California’s budget passed in June included $152 million to help child-care providers affected by closings if they can provide distance learning services to children. Illinois set aside $270 million to help distressed child-care operations.
Rep. Micaela Lara Cadena, a Democrat from Mesilla, one of only two New Mexico state legislators with children at home, said more needs to be done to reopen child-care centers and schools so life can return to normal for mothers like herself.
“This has fundamentally changed and disrupted the lives of working mothers. It’s going to take a lot of work to catch up and regain our position in the workplace,” said Lara Cadena, 37, who works at home both as a lawmaker and a magazine research director, while supervising two daughters, ages 13 and 9.
She feels fortunate to work for a female-owned company that already provides flexible schedules so she hasn’t had to lose work hours. Her partner, the father of her children, has often been on the road this school year for film industry projects.
Internet connections are crucial both for her work and her daughters’ schoolwork, she said.
But with only the bandwidth from a dial-up connection, she has to drop out of legislative committee meetings when her children need to do schoolwork.
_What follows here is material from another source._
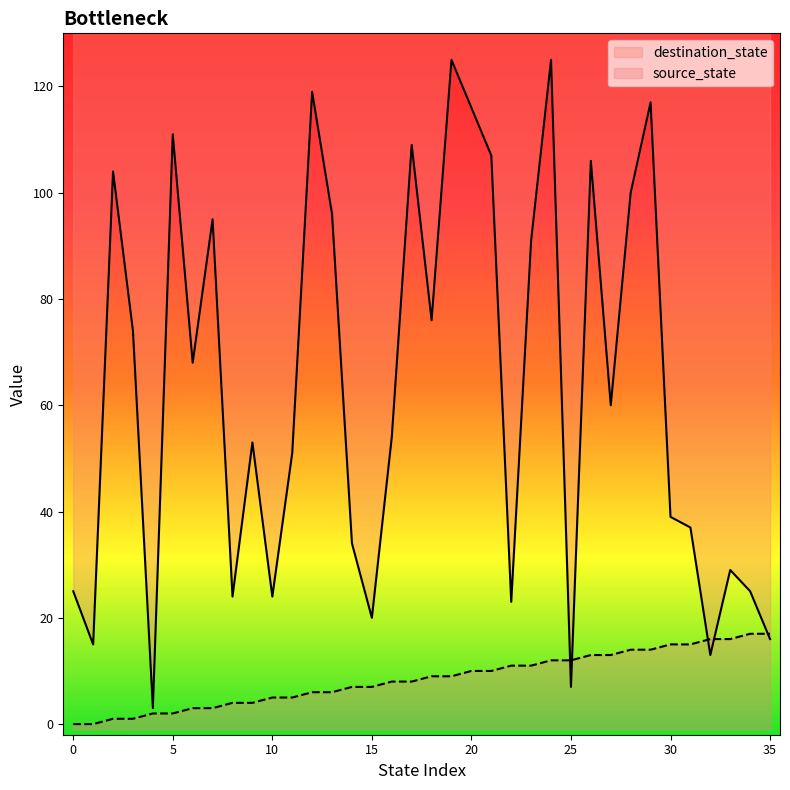

What is the value of the destination_state point at the 27th from the left?

106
In the spring, one teacher held his Zoom meeting with students in a McDonald’s parking lot for lack of home internet access, she said.
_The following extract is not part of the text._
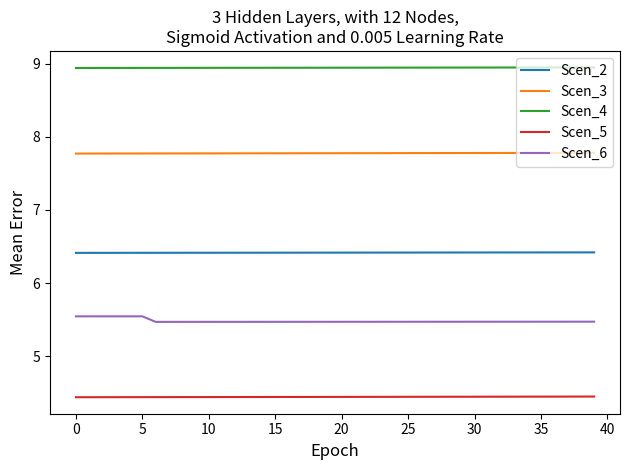

True or false: Scen_4 and Scen_6 intersect in this chart.

False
Her new chores include going to one child’s school to pick up torn-out pages of a math book for daily lessons since the school is not allowed to send the textbook home. Pressing an online “Done!” button for assignments rarely works, so she has to help her younger daughter craft an e-mail with a screenshot of the finished work.
“This is not the district’s fault. The educators, the children, the parents are all trying to deal with this unknown technology,” Lara Cadena said. “We now spend twice as long trying to turn in the work as we do actually learning.”
If working women continue to suffer losses, the current recession could mark a long-term setback. Just as the Great Recession forced older men into early retirement, this recession could be a setback for women with children, said Diane Lim, an economist and adjunct professor at George Washington University in Washington, D.C.
“I can imagine a lot of working moms not being able to effectively keep working while their school-aged kids are stuck home with them, saying ‘Well, I guess I’m a stay-at-home mom now,’” Lim said.